ATHENS: Greece raced Sunday to finalize reform proposals that would keep its loan lifeline open under an EU debt deal that saw its anti-austerity ambitions curtailed.
The new hard-left government in Athens has until Monday to convince its skeptical European creditors that it can piece together a credible set of alternative fiscal reforms.
A top government official on Sunday said Athens would submit proposals that will take the struggling Greek economy “out of sedation.”
“We are compiling a list of measures to make the Greek civil service more effective and to combat tax evasion,” minister of state Nikos Pappas told Mega channel.
Greece’s hard-left government is walking a tightrope between its commitments to European creditors and its electoral pledges to end austerity in the country struggling to recover from severe economic crisis.

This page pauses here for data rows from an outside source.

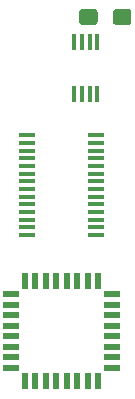
<source format=gtp>
G04 #@! TF.GenerationSoftware,KiCad,Pcbnew,5.1.12-84ad8e8a86~92~ubuntu20.04.1*
G04 #@! TF.CreationDate,2022-01-10T18:06:35+09:00*
G04 #@! TF.ProjectId,LI2026ODP,4c493230-3236-44f4-9450-2e6b69636164,rev?*
G04 #@! TF.SameCoordinates,Original*
G04 #@! TF.FileFunction,Paste,Top*
G04 #@! TF.FilePolarity,Positive*
%FSLAX46Y46*%
G04 Gerber Fmt 4.6, Leading zero omitted, Abs format (unit mm)*
G04 Created by KiCad (PCBNEW 5.1.12-84ad8e8a86~92~ubuntu20.04.1) date 2022-01-10 18:06:35*
%MOMM*%
%LPD*%
G01*
G04 APERTURE LIST*
%ADD10R,0.431800X1.422400*%
%ADD11R,1.384300X0.355600*%
%ADD12R,0.508000X1.358900*%
%ADD13R,1.358900X0.508000*%
G04 APERTURE END LIST*
G04 #@! TO.C,C1*
G36*
G01*
X129301000Y-87801001D02*
X129301000Y-86950999D01*
G75*
G02*
X129550999Y-86701000I249999J0D01*
G01*
X130626001Y-86701000D01*
G75*
G02*
X130876000Y-86950999I0J-249999D01*
G01*
X130876000Y-87801001D01*
G75*
G02*
X130626001Y-88051000I-249999J0D01*
G01*
X129550999Y-88051000D01*
G75*
G02*
X129301000Y-87801001I0J249999D01*
G01*
G37*
G36*
G01*
X126426000Y-87801001D02*
X126426000Y-86950999D01*
G75*
G02*
X126675999Y-86701000I249999J0D01*
G01*
X127751001Y-86701000D01*
G75*
G02*
X128001000Y-86950999I0J-249999D01*
G01*
X128001000Y-87801001D01*
G75*
G02*
X127751001Y-88051000I-249999J0D01*
G01*
X126675999Y-88051000D01*
G75*
G02*
X126426000Y-87801001I0J249999D01*
G01*
G37*
G04 #@! TD*
D10*
G04 #@! TO.C,U1*
X127974999Y-93865700D03*
X127325001Y-93865700D03*
X126674999Y-93865700D03*
X126025001Y-93865700D03*
X126025001Y-89522300D03*
X126674999Y-89522300D03*
X127325001Y-89522300D03*
X127974999Y-89522300D03*
G04 #@! TD*
D11*
G04 #@! TO.C,U3*
X127908050Y-97375000D03*
X127908050Y-98025001D03*
X127908050Y-98675000D03*
X127908050Y-99325001D03*
X127908050Y-99974999D03*
X127908050Y-100625001D03*
X127908050Y-101274999D03*
X127908050Y-101925001D03*
X127908050Y-102574999D03*
X127908050Y-103225001D03*
X127908050Y-103874999D03*
X127908050Y-104525000D03*
X127908050Y-105174999D03*
X127908050Y-105825000D03*
X122027950Y-105824998D03*
X122027950Y-105174999D03*
X122027950Y-104524998D03*
X122027950Y-103874999D03*
X122027950Y-103224998D03*
X122027950Y-102574999D03*
X122027950Y-101924998D03*
X122027950Y-101274999D03*
X122027950Y-100625001D03*
X122027950Y-99974999D03*
X122027950Y-99325001D03*
X122027950Y-98675000D03*
X122027950Y-98025001D03*
X122027950Y-97375000D03*
G04 #@! TD*
D12*
G04 #@! TO.C,U2*
X128079500Y-118228550D03*
X127190500Y-118228550D03*
X126301500Y-118228550D03*
X125412500Y-118228550D03*
X124523500Y-118228550D03*
X123634500Y-118228550D03*
X122745500Y-118228550D03*
X121856500Y-118228550D03*
D13*
X120694450Y-117066500D03*
X120694450Y-116177500D03*
X120694450Y-115288500D03*
X120694450Y-114399500D03*
X120694450Y-113510500D03*
X120694450Y-112621500D03*
X120694450Y-111732500D03*
X120694450Y-110843500D03*
D12*
X121856500Y-109681450D03*
X122745500Y-109681450D03*
X123634500Y-109681450D03*
X124523500Y-109681450D03*
X125412500Y-109681450D03*
X126301500Y-109681450D03*
X127190500Y-109681450D03*
X128079500Y-109681450D03*
D13*
X129241550Y-110843500D03*
X129241550Y-111732500D03*
X129241550Y-112621500D03*
X129241550Y-113510500D03*
X129241550Y-114399500D03*
X129241550Y-115288500D03*
X129241550Y-116177500D03*
X129241550Y-117066500D03*
G04 #@! TD*
M02*

</source>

Europe on Friday gave Greece until Monday to present credible proposals that would convince its creditors to grant a four-month extension of its debt bailout. A new reform deal would then be negotiated during that time period.
Pappas on Sunday said the talks would be “a daily battle . . . every centimeter of ground must be won with effort.”
While many said Athens had capitulated to European demands in the deal on the four-month extension, Prime Minister Alexis Tsipras insisted Saturday Greece had achieved an “important negotiating success” which “cancels out austerity.”
In a televised address, Tsipras said his government had foiled a plan by “blind conservative forces” in Greece and abroad to bankrupt the country at the end of the month, when its European bailout had been scheduled to expire.
But while fears of a disastrous Greek exit from the eurozone receded, the 40-year-old premier warned that the “real difficulties” lie ahead. He said his government would now focus on negotiating a new reform blueprint with Greece’s creditors by June.
The government which came to power last month pledging to end deeply unpopular austerity measures and renegotiate Greece’s huge debt had asked for a six-month loan assistance until it can submit its four-year reform plans.